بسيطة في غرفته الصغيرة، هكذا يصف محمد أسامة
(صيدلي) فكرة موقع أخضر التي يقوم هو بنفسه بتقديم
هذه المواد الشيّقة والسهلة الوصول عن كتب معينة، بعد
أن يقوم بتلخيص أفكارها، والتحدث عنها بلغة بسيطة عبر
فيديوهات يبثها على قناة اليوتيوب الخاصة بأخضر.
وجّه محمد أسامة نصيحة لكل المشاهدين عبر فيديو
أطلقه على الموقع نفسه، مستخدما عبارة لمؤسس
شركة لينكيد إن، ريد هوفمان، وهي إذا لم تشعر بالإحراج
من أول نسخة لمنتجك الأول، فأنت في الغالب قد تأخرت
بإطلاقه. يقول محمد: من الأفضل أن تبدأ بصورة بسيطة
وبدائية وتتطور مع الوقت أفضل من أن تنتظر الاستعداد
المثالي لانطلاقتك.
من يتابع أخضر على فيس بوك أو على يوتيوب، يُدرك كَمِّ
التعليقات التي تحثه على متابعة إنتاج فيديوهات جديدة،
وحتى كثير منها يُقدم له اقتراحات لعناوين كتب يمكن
--
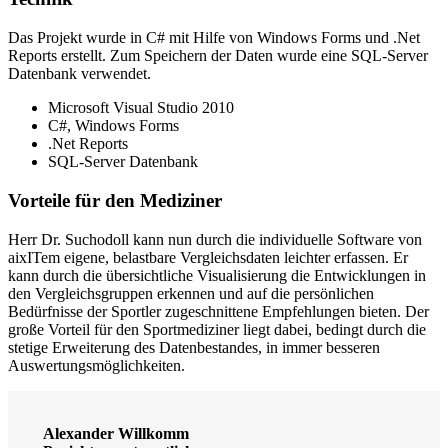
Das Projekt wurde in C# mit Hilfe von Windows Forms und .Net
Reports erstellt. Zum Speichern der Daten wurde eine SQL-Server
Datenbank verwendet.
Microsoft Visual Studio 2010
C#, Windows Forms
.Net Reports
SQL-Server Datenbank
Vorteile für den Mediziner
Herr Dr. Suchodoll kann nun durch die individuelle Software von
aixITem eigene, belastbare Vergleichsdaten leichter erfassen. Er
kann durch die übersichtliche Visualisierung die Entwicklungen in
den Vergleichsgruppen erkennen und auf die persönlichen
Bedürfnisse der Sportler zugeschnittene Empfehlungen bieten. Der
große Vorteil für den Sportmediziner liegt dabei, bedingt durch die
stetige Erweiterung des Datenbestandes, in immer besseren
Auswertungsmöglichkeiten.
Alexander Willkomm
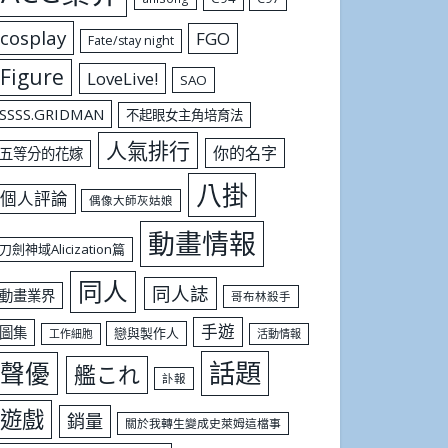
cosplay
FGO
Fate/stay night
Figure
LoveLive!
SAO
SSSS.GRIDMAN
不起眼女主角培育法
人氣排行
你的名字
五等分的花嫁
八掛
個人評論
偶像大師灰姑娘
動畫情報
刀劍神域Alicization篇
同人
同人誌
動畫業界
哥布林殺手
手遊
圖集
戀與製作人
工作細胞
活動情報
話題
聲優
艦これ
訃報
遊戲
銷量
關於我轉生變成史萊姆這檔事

EXERCISE GOAL: Find every line in the records that contains the word "أسامة", and copy each of those lines in full.

RESPONSE BELOW:
بسيطة في غرفته الصغيرة، هكذا يصف محمد أسامة
وجّه محمد أسامة نصيحة لكل المشاهدين عبر فيديو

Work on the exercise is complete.